Crossing the Blue Ridge in the 1800s
It was an “execrable toll-road”, “rough, ragged and jagged”, “the great mental and moral strain I endured”. The toll-taker “enforced his demands for toll with a double-barrelled shotgun”.
No, this is not the contemplations of one of your gravel-riding cycling brethren. In the late 1800s, the Blue Ridge was a major travel obstacle between the Sacramento Valley and the Berryessa Valley, and thence to Napa Valley and Clear Lake. A mountain wall rising 2500 feet from the floor of the Sacramento Valley, the Blue Ridge runs north and south for forty miles from Vacaville to Rumsey. As more people settled in the Coast Range and mercury and borax mines developed in the 1800s, the need for transporting goods and people over the Blue Ridge increased.

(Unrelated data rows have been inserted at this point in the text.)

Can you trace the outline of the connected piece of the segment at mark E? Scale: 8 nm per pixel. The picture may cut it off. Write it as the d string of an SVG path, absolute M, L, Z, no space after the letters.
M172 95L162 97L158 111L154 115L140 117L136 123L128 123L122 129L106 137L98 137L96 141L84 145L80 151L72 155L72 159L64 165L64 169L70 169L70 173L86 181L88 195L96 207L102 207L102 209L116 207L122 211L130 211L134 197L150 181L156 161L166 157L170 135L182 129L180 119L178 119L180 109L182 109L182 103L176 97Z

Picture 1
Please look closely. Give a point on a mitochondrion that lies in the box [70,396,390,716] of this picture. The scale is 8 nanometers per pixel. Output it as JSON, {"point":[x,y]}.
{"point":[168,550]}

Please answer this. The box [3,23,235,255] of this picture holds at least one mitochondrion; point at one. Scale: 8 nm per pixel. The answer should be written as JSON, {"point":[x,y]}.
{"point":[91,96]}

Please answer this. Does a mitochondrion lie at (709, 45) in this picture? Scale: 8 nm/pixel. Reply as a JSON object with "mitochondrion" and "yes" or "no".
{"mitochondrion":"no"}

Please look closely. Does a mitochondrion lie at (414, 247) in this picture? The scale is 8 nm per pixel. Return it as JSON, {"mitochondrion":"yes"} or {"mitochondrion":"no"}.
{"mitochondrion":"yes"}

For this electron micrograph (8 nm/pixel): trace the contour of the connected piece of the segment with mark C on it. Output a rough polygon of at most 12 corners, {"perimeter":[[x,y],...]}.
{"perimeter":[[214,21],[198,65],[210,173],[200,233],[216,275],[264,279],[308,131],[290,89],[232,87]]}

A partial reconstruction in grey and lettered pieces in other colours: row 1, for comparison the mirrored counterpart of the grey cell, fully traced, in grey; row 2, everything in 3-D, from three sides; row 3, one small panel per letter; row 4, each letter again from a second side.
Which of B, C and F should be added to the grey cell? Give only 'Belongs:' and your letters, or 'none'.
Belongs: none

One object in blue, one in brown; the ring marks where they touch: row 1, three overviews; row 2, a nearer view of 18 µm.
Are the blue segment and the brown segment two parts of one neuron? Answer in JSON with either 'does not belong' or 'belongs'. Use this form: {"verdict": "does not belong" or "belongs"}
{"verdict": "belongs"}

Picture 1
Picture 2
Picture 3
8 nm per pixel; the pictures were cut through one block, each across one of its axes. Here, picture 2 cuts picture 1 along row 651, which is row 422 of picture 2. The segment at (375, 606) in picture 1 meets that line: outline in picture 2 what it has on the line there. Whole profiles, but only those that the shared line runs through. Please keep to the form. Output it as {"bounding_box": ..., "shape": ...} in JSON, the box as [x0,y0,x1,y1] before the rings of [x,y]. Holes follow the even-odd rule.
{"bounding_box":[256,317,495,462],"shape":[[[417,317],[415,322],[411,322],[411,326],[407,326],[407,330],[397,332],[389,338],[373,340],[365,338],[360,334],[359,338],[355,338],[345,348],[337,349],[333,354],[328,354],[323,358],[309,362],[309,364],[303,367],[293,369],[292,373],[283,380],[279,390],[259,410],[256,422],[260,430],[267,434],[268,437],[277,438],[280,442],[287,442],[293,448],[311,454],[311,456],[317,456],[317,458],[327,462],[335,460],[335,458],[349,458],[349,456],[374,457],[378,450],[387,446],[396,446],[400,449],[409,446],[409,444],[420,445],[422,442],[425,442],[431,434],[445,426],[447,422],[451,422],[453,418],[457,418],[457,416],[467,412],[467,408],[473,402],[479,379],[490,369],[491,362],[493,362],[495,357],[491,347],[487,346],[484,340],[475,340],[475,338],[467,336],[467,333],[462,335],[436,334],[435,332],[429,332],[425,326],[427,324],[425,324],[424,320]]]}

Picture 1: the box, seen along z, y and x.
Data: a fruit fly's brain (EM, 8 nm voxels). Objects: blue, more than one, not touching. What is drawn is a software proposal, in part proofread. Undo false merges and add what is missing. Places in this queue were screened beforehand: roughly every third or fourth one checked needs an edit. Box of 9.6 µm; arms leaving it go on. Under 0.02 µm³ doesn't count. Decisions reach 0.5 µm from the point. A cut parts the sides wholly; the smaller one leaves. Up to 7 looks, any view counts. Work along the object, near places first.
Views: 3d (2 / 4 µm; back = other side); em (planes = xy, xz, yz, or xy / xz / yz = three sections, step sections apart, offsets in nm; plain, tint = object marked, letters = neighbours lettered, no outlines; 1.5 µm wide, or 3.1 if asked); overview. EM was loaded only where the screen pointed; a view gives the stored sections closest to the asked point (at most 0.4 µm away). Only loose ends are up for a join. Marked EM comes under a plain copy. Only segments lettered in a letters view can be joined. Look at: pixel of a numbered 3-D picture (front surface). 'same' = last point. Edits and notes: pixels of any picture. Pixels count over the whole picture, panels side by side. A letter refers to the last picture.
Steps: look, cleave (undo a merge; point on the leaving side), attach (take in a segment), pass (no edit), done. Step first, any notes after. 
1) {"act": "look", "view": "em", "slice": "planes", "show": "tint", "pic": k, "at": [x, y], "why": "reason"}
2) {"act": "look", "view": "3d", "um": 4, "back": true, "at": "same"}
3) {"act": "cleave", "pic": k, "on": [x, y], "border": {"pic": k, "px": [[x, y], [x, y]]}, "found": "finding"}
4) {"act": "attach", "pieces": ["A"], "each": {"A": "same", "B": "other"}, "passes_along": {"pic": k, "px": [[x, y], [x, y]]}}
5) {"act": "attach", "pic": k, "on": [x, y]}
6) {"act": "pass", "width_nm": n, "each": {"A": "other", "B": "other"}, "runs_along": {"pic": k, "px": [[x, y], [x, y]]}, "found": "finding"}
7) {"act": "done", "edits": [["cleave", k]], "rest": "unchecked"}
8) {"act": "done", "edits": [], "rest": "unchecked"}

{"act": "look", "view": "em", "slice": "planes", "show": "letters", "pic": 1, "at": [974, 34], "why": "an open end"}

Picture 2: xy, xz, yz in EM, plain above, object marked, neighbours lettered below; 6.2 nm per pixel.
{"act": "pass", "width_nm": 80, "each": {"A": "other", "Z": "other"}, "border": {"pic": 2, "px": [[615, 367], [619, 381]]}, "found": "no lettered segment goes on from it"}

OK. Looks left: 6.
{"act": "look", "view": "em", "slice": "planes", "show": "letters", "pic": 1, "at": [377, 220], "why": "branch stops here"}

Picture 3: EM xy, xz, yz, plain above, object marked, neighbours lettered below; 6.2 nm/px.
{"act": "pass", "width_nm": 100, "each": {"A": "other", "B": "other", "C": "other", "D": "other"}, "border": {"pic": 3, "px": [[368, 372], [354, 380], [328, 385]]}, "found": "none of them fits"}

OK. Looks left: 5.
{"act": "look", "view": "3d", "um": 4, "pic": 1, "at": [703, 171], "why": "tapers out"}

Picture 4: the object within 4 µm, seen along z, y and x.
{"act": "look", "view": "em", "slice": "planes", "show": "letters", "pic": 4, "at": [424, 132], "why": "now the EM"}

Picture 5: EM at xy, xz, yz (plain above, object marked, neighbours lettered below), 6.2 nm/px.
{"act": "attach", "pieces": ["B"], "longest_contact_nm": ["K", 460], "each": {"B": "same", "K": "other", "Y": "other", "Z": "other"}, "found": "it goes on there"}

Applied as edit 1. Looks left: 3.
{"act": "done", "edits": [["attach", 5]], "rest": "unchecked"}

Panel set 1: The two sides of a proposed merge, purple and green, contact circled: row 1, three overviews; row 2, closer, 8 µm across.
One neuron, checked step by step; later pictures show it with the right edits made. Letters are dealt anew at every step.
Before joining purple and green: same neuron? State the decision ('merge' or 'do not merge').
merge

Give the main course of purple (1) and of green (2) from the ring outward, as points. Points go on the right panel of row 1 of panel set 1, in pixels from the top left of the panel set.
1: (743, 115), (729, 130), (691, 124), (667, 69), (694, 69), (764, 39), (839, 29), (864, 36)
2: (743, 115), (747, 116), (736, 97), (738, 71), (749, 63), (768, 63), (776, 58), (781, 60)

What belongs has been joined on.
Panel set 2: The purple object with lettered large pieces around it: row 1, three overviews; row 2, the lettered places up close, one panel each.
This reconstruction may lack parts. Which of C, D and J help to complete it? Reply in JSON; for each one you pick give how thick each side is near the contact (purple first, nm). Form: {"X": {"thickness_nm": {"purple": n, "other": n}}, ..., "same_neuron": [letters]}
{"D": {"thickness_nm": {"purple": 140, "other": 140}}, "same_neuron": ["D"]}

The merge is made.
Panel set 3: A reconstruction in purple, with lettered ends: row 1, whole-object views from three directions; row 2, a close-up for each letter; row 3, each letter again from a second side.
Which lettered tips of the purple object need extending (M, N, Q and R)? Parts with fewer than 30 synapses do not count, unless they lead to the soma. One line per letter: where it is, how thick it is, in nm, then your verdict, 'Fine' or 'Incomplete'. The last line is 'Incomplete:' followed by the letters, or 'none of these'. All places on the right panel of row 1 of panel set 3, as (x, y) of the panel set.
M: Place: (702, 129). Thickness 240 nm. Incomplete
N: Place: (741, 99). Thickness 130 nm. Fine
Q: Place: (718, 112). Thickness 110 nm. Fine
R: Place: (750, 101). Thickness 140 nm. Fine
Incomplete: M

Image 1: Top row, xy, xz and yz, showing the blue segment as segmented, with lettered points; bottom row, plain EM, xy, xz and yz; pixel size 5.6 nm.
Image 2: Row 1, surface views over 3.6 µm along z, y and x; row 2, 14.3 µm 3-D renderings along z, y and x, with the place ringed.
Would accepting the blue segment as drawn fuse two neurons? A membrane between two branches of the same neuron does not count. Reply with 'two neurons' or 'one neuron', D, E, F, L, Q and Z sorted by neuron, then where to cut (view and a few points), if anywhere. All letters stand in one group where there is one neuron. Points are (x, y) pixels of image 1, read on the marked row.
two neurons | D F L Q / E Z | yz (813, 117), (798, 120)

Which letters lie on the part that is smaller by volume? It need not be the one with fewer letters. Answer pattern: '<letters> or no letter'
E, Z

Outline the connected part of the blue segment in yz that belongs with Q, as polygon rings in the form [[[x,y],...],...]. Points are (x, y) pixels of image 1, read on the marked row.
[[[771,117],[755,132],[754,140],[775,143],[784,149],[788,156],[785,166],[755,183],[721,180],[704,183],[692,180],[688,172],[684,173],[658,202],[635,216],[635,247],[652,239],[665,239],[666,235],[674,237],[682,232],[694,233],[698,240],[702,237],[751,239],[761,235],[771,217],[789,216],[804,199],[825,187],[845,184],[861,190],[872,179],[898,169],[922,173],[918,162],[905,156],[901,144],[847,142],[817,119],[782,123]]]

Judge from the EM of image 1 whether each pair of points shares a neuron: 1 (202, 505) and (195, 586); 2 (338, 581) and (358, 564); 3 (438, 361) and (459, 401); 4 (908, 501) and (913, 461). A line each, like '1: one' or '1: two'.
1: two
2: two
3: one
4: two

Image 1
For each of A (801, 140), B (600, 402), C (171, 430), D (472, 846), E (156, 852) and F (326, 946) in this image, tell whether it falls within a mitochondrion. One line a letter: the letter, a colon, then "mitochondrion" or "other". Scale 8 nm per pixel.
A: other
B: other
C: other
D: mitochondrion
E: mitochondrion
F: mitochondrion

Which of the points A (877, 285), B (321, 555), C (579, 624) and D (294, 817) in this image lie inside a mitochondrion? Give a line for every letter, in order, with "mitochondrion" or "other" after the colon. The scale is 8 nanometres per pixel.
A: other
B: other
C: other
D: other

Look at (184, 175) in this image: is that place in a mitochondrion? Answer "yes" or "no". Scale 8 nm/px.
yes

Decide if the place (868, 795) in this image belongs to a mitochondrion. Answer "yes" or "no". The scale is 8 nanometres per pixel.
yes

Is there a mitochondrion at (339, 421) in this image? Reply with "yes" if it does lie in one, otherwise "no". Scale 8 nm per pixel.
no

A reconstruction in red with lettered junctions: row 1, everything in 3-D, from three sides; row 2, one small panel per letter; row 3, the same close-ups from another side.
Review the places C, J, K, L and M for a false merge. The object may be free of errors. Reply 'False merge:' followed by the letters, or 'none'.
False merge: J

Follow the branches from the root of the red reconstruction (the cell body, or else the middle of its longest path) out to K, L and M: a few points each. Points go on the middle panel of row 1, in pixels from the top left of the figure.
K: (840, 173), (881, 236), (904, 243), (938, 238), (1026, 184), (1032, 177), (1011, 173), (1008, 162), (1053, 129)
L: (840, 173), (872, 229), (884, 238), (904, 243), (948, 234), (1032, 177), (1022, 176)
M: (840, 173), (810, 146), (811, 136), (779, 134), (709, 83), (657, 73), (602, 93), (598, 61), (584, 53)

Local historian and storyteller Marc Hoshovsky will share with us tales of how did people cross the Blue Ridge in the 1800s. It’s a story of early explorers, a little taste of Bear Flag Revolt espionage, toll-road swindlers, a forgotten high pass, and dreams of narrow- gauge railroads… and some of these byways can still be accessed by bike…if you are rough and have great mental and moral fortitude. The mysterious Old Toll Road off Berryessa-Knoxville Rd? The Unknown Valley and Leesville Grade? Tollhouse Meadows? Knoxville Mercury Mine? The Davis Double Century? All will have new meaning for you after tonight!